Radio was the most popular tech hobby before personal computers became common in the early 1980’s. In the 1950’s, my parents’ generation built crystal radios or worked with awesome explosive and radioactive chemistry kits. In the 1960’s, kids built transistor radios or simple relay-based logic to play tic-tac-toe. I have great memories of visiting my relatives and finding these projects from their childhood in the closet. With the advent of multi-frequency scanners and cheaper radios in the 1970’s, amateur radio became even more popular than it ever had been. CB radio was even mainstream.

There were several HAMs that were friends of our family. Hal was a dispatcher for an air-conditioning repair service. He had a spare bedroom that was full of equipment. It was pretty magical to hear the morse code beeping out a message from a repeater on some distant mountain. In the evening, the teletype would constantly bang out words from HAMs all over the region, sending callsigns and weather reports to each other. It was the predecessor to IRC, IM, and texting.

Amateur radio and computers fit very well together.
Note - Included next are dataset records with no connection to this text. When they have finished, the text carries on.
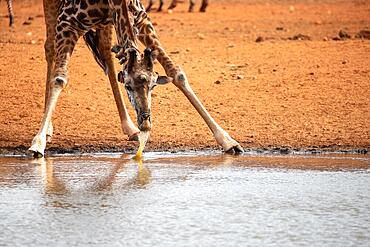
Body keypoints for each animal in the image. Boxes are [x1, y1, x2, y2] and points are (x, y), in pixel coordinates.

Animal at [28, 0, 243, 156]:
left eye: (154, 86)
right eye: (129, 86)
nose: (145, 122)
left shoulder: (141, 19)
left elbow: (177, 74)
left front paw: (228, 141)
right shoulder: (68, 22)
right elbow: (59, 78)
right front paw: (37, 143)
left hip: (105, 25)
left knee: (106, 55)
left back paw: (130, 127)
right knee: (49, 47)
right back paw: (48, 129)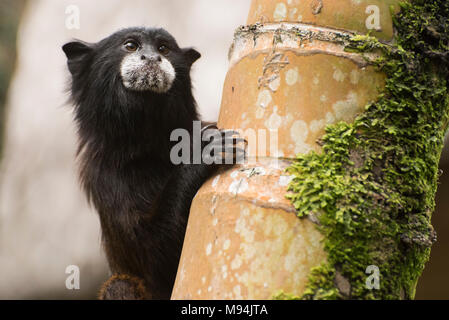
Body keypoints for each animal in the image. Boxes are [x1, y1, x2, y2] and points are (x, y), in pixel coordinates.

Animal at [61, 27, 243, 300]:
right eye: (131, 45)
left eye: (163, 48)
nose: (152, 58)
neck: (150, 145)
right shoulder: (105, 177)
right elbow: (155, 259)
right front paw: (199, 155)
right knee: (119, 286)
Hal gave my dad our first computer, a VIC-20, after he upgraded to a C64. He had used it to generate and decode morse code (CW) as well as log the various contacts he made. It was obvious to me that one of the best uses for a computer was to interface with other things.

Jim was an electrician, installing wiring in new buildings. He was also a HAM, although he built more of his own equipment than Hal. He would review various circuits I had drawn and recommend improvements. One circuit I designed was a clone of the game Lazer Tag. I was excited about my efficient circuit for the IR transmitter and receiver. However, he told me that while the circuit was mostly correct, I would need a matched lens pair since the IR LED would disperse too much to be reliably read. Also, my design would falsely trigger due to background noise like the sun because it wasn’t a coded channel, just a simple detector. Still, it was really fun to come up with new designs with his help.

One time he took me up to a nearby mountain where all the radio stations had their towers. The local HAM club had a repeater there in a rack with other equipment. He pointed out each repeater, including the ones for the commercial FM stations. I thought about what would happen if I pulled the plug on the country station.

They also had an automatic phone patch. This allowed you to make local calls from any radio by sending DTMF to the repeater. That was pretty amazing in a time where there were no cellphones. While phone patches still exist today, they’ve become a lot more rare. Still, they can be useful in disasters when the cell networks are down or overloaded and the closest working phone is far away.

I’m not sure what tech hobby today is as widespread as amateur radio was back then. Even people with blue-collar backgrounds were interested in it. While building your Arduino kits, be sure to invite the neighborhood kids. They might be the next Steve Wozniak or Bunnie Huang. I’m thankful for the HAMs that helped me when I was first getting started.

3 thoughts on “Getting kids started in science and electronics

  1. that what many parents do, order science magazines, take kids to science museums, and buy a lot of science related toys…name a few.

    People respect science in general, and there are ways to promote science in kids.